Final Project: The Shazam Algorithm Background

Chris Tralie

The Shazam Challenge

Contemporary smart phones are capable of doing an incredible task in audio recognition: if you hold your phone up in a crowded area while music is playing in the background, it will, in the span of mere seconds, be able to tell you the name and artist behind the tune that's playing.

The design constraints behind such an audio fingerprinting algorithm are quite stringent. The method must be robust to different transformations of audio, such as

  • Changes in loudness
  • Background noise
  • Low quality audio / distorted audio
To make things even more challenging, we want to do this with small audio clips, since we want people to be able to jump in the middle of a song, and we don't want them to wait too long to know what song it is. We also want it to run quickly so that it can be done real time.

The first such algorithm to do audio fingerprinting successfully at scale has been dubbed the "Shazam algorithm" (since it gave rise to the Shazam app, which is now ubiquitous). Given the above constraints, the approach is surprisingly simple, even for those without specialized knowledge.

Click here to read the paper on this technique. I will distill each step of the paper below, and you will implement these steps in C++ in the final assignment.

Audio Spectrograms

One of the key steps to a successful audio fingerprinting algorithm is getting the right representation of audio. By default, digital audio is represented by a long one dimensional array of numbers. This array typically has 44100 elements per second that each range between -1 and 1. For instance, let's start with the following 10 second clip from Luis Fonsi's Despacito

If we plot the elements of this array in a program like Audacity, we get the following plot

Though we can roughly pick out some of the beats, this representation turns out to be less amenable to analysis than another common representation, known as a spectrogram. A spectrogram is a way of turning audio into an image, in which the x-axis represents time and the y-axis represents "frequency content"; that is, higher up on y are pixels corresponding to higher pitches, and movement to the right indicates progression in time. A bright pixel indicates that there is a lot of energy at that time and frequency, and a darker pixel indicates that there is less energy.

Code has been provided with your assignment to generate spectrograms from audio clips. For example, if we run the following code

We get the image belowfrom 0 to 2756hz sampled at 1 pixel every 43 milliseconds.

Lots of interesting features are present in this image.

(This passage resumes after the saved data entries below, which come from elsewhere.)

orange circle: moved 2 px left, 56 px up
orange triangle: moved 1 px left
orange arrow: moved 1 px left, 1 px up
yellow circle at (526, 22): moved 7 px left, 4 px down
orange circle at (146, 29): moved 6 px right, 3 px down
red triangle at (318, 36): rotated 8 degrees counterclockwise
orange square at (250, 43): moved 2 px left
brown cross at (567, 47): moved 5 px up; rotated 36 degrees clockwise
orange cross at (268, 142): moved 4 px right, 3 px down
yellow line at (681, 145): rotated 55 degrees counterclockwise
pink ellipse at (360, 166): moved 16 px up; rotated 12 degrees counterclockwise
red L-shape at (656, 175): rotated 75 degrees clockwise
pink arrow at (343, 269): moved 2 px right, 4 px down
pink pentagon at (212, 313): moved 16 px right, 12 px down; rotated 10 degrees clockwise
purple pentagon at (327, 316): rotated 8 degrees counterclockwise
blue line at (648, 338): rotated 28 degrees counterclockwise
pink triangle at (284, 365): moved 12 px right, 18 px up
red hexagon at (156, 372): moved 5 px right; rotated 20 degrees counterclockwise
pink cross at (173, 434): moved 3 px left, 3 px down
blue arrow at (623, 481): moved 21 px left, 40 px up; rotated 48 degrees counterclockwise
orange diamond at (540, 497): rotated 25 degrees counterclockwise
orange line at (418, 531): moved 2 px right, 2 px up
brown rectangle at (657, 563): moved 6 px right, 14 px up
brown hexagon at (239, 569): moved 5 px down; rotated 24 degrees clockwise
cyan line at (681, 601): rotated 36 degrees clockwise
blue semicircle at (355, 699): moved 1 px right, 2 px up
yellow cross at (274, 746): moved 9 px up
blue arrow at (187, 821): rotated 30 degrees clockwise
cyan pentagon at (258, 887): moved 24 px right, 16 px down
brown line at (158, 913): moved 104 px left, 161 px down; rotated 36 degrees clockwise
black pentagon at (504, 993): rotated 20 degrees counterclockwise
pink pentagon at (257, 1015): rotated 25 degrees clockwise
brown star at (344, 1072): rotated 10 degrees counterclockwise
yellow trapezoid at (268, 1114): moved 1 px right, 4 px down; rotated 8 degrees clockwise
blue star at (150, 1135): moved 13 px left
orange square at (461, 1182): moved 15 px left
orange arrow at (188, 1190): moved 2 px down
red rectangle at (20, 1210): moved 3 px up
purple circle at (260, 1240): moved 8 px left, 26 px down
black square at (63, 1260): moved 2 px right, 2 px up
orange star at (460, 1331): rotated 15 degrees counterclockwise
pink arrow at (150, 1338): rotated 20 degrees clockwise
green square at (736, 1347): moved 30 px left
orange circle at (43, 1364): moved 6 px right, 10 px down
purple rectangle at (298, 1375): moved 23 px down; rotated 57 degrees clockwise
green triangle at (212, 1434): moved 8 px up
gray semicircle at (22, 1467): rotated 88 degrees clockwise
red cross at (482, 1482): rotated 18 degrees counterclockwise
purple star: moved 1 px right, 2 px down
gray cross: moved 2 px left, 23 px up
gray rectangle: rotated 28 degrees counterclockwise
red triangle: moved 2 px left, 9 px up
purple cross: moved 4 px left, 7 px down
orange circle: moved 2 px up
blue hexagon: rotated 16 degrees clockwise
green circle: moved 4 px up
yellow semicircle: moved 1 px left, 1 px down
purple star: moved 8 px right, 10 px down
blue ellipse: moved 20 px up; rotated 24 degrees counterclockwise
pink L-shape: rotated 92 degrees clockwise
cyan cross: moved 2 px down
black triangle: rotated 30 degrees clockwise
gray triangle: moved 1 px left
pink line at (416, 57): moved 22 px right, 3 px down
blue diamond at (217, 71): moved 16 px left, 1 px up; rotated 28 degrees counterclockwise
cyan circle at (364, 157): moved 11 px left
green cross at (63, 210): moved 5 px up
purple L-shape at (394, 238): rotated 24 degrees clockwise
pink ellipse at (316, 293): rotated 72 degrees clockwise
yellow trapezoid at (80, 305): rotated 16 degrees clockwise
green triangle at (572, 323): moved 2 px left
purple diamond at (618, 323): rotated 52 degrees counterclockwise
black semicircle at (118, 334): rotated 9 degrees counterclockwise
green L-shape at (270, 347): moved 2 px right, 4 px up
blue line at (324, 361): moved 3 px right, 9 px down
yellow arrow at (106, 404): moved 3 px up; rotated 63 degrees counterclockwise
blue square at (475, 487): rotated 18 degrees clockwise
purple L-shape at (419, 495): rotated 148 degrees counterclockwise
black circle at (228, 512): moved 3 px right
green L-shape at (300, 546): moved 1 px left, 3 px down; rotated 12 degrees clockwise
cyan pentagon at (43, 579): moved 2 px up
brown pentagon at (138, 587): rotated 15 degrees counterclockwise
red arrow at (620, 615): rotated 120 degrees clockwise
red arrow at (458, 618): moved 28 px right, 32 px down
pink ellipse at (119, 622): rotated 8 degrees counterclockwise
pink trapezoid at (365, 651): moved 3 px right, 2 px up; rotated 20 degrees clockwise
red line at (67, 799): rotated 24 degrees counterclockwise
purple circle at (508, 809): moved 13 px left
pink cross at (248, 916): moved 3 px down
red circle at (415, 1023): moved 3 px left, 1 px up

  • Beats are visible as vertical lines
  • Harmonics of instruments and vocals are visible as evenly spaced horizontal lines
  • We even see some vocal vibrato in the wiggly lines about halfway through!

Even if we get a very degraded version of the Despacito clip, as played through crappy laptop speakers in a reverberant room

We still see a lot of the same features in the image

So this seems like a good starting point!


Shazam Step 1: Anchors And Constellations

The first insight of the Shazam technique is that bright spots in the spectrogram tell us more than dark spots. In particular, we want to find maxes of brightness in the image which are brighter than their surrounding pixels in some region. These are referred to as anchors, and all together, they form what's known as a constellation. Even if the audio gets quieter, the maxes will still be the greatest relative to their neighbors. Furthermore, they are some of the most important pixels in the image, and are the least likely to disappear in the presence of noise or other distortions.

More specifically, a pixel in the spectrogram is said to be an anchor if it is greater than all other pixels in a rectangle surrounding it. The rectangle is specified by the parameters timeWin and freqWin, which are half of the length of a rectangle in the time and frequency axes, respectively, centered at the pixel in question. The image below shows an example of a max

Below is the constellation of anchors on the Despacito clip, with one of the windows around a max depicted as a green box:


Shazam Step 2: Fingerprints by Pairing Anchors in Target Zones

One way to make anchors even more descriptive is to associate them to other anchors slightly ahead of them in time. Then, we actually capture some of the temporal evolution of the song, rather than just isolated time frequency points. This is the basis of the Shazam fingerprint. In particular, for each anchor, we search for other anchors in a rectangle slightly shifted to the right (forward in time), which is known as the target zone. This is depicted in the image below for the dark blue anchor

We do this for every anchor and make a ton of these little fingerprints.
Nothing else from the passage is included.